Wednesday, May 16, 2007

JEFF YASTINE: Tonight`s "street critique" guest says growth in the global economy is driving a surge in business for infrastructure stocks. She`s Hilary Kramer, market strategist and personal finance editor at AOL. Hilary, welcome back to NIGHTLY BUSINESS REPORT.

HILARY KRAMER, PERSONAL FINANCE EDITOR, AOL: Thank you, Jeff.

YASTINE: You know, when we talk about infrastructure, I think of things like road building, bridges, sewer pipes, dams, those sorts of things here in the U.S. Why look at that kind of a sector?

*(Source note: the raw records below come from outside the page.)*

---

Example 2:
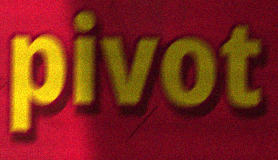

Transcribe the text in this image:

pivot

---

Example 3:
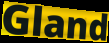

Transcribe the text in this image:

Gland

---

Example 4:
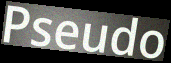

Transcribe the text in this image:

Pseudo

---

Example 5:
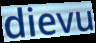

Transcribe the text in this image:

dievu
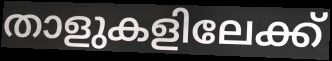
താളുകളിലേക്ക്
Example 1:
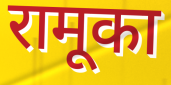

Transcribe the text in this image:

रामूका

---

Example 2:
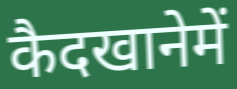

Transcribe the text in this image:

कैदखानेमें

KRAMER: Infrastructure is the fastest growing sector probably of any sector across all of the markets, because you don`t just have in the U.S. a need for upgrading our current infrastructure. But you have infrastructure needs all across the emerging markets -- construction projects that span building bridges, highways and water filtration projects.

YASTINE: I see, by way of a small plug, we have a series coming out in June called "State of Repairs" that's looking at infrastructure in the U.S. and the need for upgrades and the deterioration in some of that infrastructure. Let`s talk about specific issues that you are looking at for this sort of global play on infrastructure. The first one is Suez (SZE)?

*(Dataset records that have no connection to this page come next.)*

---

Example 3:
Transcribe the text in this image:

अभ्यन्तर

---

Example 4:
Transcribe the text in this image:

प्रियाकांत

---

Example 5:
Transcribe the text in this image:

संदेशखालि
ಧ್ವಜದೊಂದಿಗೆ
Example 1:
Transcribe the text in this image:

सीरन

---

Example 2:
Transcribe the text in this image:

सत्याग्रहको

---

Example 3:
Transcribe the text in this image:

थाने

KRAMER: Yes. Suez is a French utility company, one of the largest in the world, but they also have construction engineering. They`re a big player not just in drinking water, but drinking treatment facilities and they`re also in waste management, hazardous management, waste to energy and they have a 50 percent quarterly earnings growth. You can`t go wrong with a company like Suez. It`s a great global play.

YASTINE: All right. There`s another one you like called Cemex (CX). This is, a lot of us are familiar, it`s the Mexican cement company.

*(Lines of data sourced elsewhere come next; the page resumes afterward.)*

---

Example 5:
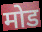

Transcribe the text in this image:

मोड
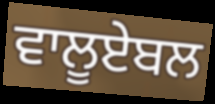
ਵਾਲੂਏਬਲ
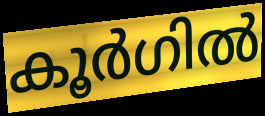
കൂർഗിൽ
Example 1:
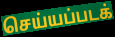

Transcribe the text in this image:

செய்யப்படக்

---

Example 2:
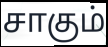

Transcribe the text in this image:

சாகும்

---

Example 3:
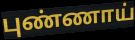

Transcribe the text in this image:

புண்ணாய்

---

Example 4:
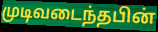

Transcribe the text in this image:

முடிவடைந்தபின்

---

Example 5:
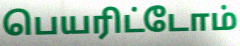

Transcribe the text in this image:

பெயரிட்டோம்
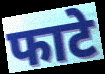
फाटे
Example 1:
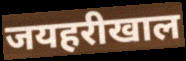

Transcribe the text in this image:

जयहरीखाल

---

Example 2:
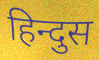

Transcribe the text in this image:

हिन्दुस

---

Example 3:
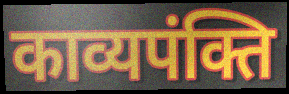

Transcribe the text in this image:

काव्यपंक्ति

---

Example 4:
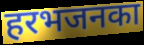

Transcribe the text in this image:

हरभजनका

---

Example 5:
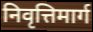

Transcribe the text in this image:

निवृत्तिमार्ग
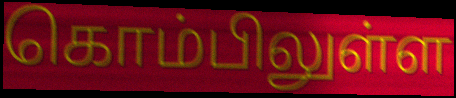
கொம்பிலுள்ள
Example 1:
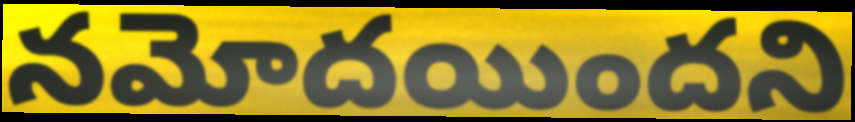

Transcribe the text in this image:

నమోదయిందని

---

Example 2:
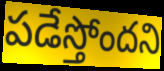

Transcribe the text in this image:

పడేస్తోందని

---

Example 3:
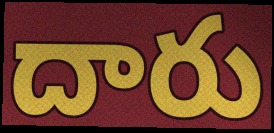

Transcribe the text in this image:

దారు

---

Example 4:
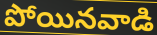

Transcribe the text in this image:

పోయినవాడి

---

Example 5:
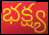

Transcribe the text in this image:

భక్ష్య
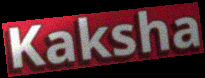
Kaksha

KRAMER: That`s right, cement and concrete, third largest provider in the world, very high tech company, run by the Zambrano family and they`re supplying concrete and cement worldwide.

YASTINE: I noticed a really bit drop off though, somewhere about a year ago. Is there a particular aspect to that as to why it fell so much?

KRAMER: No, there was some insiders selling and then all it takes is one contract to go down and a stock like that can move. It was really more just a buying opportunity and Cemex is just going to continue going up.

YASTINE: I see, all right and there's another one that you like. This is a recent IPO, a spin off really from Halliburton, KBR (KBR).

KRAMER: KBR. You are buying a company that`s undervalued. KBR is one of those stocks that has a bad reputation. They`ve done maintenance at a lot of the military facilities. The reputation came out of Iraq. But you are talking about a company that makes platforms, pipelines for the oil and gas industry, petrochemicals all over the world. KBR, one day that is going to be in the past and KBR is going to be a company that`s going to make shareholders a lot of money.

YASTINE: We got time for one more.

KRAMER: OK, Brookfield Asset Management (BAM), one of my favorites. That's a company just to buy and hold. The ticker symbol is BAM. You can buy it and hold it forever, because it's a residential and commercial real estate play but they have a whole infrastructure business, including hydroelectric power plants in Latin America. It may be spun off. You can buy a company like BAM, hold it forever and it will just keep growing in your portfolio.

YASTINE: Hilary, any personal disclosures on these.

KRAMER: Not on these.

YASTINE: All right, Hilary, thanks for your time. Thanks for the stock tips.

KRAMER: Thank you Jeff.

YASTINE: Our guest, Hilary Kramer, personal finance editor at AOL.